Prior to Notice 2022-33, the deadlines for adopting the amendments were December 31, 2022, or December 31, 2024, for governmental plants and certain collectively bargained nongovernmental plans. The extension is especially important due to the extensive amendments to retirement plan provisions required by the SECURE Act, including (1) the increase in the age for required minimum distributions from age 70½ to age 72, (2) the expansion of coverage for long-term part-time workers, and (3) the elimination of lifetime stretch payments for most beneficiaries of inherited retirement accounts. The passage of the SECURE Act 2.0, which resulted in additional amendments, is likely one of reasons for the extension.
SECURE 2.0 Act
On December 29, 2022, President Biden signed the $1.7 trillion omnibus spending bill, which included the SECURE 2.0 Act of 2022. SECURE 2.0 requires employers with existing defined contribution plans to automatically enroll new employees in a retirement plan, with investments deducted from their paychecks, unless they affirmatively opt out of it. In addition, SECURE 2.0 increases the age for the required beginning date (RBD) for RMDs from retirement plans from 72 to 73 starting on January 1, 2023, for individuals who reach age 72 after December 31, 2022. The RBD will be increased to age 75 starting January 1, 2033, for individuals who reach age 74 after December 31, 2032. These changes provide an opportunity for you to help clients who will reach 72 in 2023 or later to update their retirement planning to maximize tax-deferred growth of their retirement accounts. The original SECURE Act, passed in late 2019, increased the age at which individuals must begin taking required minimum distributions from 70 ½ to 72 starting in 2020.
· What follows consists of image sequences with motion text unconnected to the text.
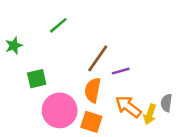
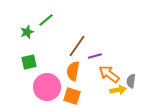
green star: (14, 46) -> (27, 32), moved
orange arrow: (128, 107) -> (109, 74), moved
yellow arrow: (150, 114) -> (118, 90), turned -119

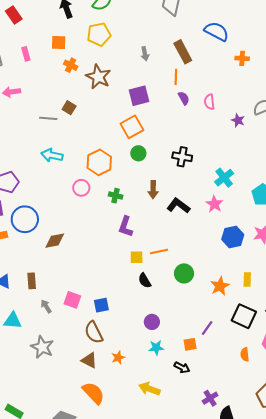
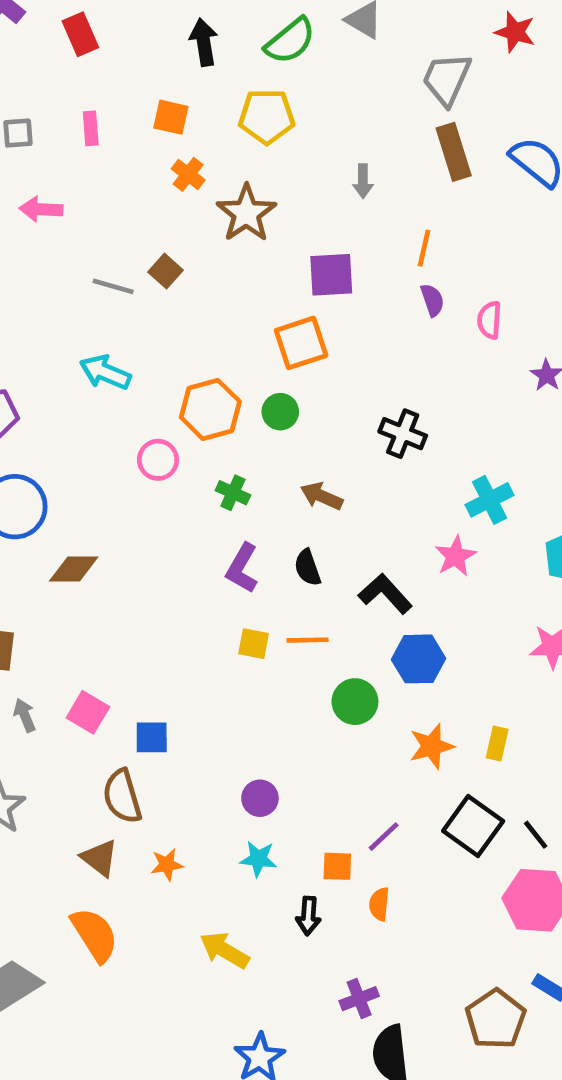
brown rectangle: (183, 52) -> (454, 152), moved
green circle: (138, 153) -> (280, 412), moved
brown arrow: (153, 190) -> (322, 496), turned 102
black L-shape: (178, 206) -> (385, 594), moved
blue hexagon: (233, 237) -> (418, 659), moved
black semicircle: (145, 281) -> (308, 568), moved
orange semicircle: (245, 354) -> (379, 904), moved
black arrow: (182, 367) -> (308, 916), turned 56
SECURE 2.0 also allows a surviving spouse to elect to be treated as the deceased employee for purposes of the RMD rules, effective for calendar years after December 31, 2023. As a result, you can alert surviving spouses whose deceased spouses were younger than them to consider making the election to delay the date at which RMDs must begin, allowing additional time for tax-deferred growth of their retirement accounts.
In addition, SECURE 2.0 increases the amount of tax-advantaged contributions older workers can make as they approach retirement age and expands opportunities for retirement savings for longer term part-time workers. You can enable your clients to maximize the growth of their retirement accounts by alerting them to these new opportunities.
The retirement planning landscape has been evolving over the past several years and we are committed to keeping you up to date on the latest developments and how they will impact your clients’ estate plans.